Larga y fatigosa fue la peregrinación de nuestro viajero por tierras extranjeras y bajo un sol cuyo calor iba cada día en aumento. Al avistar a lo lejos por primera vez el antiguo edificio en que esperaba alcanzar la paz del alma (que poco le importaba el cuerpo . . .) el joven alemán se sintió casi agotado. Llegado a la entrada principal, llamó, y después de lo que le pareció un rato bastante largo, un monje canoso y achacoso de vejez, caminando con dificultad, le abrió lentamente la puerta.

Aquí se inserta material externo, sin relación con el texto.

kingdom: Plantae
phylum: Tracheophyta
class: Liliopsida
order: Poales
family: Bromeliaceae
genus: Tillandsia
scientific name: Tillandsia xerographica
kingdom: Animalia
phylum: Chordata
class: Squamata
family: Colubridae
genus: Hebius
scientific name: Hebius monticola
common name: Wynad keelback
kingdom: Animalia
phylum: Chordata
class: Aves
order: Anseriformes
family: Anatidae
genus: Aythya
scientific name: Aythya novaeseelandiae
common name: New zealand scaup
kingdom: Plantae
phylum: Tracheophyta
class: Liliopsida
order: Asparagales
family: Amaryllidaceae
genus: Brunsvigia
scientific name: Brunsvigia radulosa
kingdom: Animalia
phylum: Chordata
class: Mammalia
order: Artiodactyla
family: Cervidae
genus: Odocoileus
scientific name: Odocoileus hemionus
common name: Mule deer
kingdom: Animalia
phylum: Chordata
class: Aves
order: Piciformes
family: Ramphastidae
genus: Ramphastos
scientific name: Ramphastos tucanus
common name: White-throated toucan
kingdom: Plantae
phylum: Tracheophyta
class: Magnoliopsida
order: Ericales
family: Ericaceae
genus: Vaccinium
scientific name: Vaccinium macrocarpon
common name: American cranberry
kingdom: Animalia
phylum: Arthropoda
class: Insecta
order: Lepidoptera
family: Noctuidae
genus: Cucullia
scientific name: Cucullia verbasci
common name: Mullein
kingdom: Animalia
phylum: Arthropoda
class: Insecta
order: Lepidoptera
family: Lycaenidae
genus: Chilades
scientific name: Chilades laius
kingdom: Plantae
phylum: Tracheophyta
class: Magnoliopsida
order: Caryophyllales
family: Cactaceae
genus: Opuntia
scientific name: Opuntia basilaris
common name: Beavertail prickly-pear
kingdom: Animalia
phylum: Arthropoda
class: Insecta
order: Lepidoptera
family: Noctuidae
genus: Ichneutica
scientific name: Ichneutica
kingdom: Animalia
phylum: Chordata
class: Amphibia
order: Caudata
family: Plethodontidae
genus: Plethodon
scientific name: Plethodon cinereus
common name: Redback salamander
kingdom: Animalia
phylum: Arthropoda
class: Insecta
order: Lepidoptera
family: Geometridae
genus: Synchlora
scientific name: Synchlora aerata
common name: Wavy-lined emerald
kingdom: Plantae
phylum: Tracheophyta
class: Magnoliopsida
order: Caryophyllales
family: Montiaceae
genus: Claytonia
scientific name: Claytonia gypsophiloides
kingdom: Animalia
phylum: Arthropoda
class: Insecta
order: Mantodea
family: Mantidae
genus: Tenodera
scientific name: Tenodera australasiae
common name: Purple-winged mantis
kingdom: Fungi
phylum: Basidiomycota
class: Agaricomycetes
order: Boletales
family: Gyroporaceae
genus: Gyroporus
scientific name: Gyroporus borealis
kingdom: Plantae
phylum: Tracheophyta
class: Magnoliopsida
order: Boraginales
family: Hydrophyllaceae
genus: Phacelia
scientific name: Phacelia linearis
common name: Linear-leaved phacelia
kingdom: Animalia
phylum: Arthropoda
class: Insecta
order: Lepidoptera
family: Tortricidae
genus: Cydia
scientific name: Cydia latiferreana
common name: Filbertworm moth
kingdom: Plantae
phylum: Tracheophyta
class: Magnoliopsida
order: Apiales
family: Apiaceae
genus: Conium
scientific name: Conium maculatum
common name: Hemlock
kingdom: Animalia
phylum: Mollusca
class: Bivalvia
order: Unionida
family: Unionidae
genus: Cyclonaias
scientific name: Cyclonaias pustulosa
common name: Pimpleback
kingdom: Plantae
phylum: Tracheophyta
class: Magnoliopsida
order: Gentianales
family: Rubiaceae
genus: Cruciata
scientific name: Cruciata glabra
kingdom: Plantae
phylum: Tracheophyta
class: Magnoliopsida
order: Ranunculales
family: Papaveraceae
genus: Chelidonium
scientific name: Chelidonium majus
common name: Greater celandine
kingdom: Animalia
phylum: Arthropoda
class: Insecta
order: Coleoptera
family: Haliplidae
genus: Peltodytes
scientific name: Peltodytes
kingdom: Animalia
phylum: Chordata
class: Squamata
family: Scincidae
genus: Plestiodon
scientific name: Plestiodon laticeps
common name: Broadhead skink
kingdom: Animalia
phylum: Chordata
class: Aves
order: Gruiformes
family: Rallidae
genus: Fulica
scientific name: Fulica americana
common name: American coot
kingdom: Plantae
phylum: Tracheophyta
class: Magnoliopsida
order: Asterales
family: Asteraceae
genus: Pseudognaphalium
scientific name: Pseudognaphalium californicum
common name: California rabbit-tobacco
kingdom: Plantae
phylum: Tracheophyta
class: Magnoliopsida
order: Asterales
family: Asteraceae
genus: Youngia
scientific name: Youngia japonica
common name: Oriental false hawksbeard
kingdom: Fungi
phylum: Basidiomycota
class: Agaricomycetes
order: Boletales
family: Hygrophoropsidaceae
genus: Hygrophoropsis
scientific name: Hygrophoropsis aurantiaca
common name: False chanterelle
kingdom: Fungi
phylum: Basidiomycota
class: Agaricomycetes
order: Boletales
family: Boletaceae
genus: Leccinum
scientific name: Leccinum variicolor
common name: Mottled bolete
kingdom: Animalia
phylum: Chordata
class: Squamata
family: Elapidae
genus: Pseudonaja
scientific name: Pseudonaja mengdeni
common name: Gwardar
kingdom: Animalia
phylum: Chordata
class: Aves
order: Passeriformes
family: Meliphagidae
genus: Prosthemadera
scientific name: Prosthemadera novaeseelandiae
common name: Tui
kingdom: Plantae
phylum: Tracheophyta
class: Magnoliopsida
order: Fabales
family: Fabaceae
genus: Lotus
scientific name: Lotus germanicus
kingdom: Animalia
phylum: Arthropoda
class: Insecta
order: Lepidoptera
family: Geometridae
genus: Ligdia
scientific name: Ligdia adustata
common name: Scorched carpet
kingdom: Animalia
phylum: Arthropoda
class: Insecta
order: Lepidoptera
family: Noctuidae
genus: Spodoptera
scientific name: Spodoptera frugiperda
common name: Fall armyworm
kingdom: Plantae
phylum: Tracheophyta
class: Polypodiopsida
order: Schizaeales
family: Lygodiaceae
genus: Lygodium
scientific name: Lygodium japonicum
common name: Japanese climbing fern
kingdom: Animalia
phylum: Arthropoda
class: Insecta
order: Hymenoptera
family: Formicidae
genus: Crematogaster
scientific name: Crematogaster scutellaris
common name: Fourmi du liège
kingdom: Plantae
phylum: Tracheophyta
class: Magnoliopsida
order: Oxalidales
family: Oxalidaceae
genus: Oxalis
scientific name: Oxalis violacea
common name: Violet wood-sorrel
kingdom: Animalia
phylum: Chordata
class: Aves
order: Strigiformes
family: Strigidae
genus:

“¿Qué quiere Ud.?” preguntó el anciano.
“Quiero ser salvado,” contestó el alemán, “He creído que aquí podría hallar la salvación.” El viejo monje le invitó a entrar y le condujo a un cuarto en que ambos estuvieron a solas. “Dígame ahora lo que le preocupa,” dijo el anciano.
“Yo soy un gran pecador,” empezó el alemán. “Mi vida ha sido más nefanda de lo que yo pueda decirle. Me parece imposible que yo pueda ser salvado; sin embargo, estoy dispuesto a hacer cuanto pueda. Me someteré a cualquier penitencia. De nada me quejaré, si sólo pueda ser recibido en su orden monástica. Cuanto más penoso el trabajo y severas las mortificaciones, tanto mejor será para mí. Ud. tiene sólo que decirme lo que debo hacer, y sea lo que fuere, lo haré.”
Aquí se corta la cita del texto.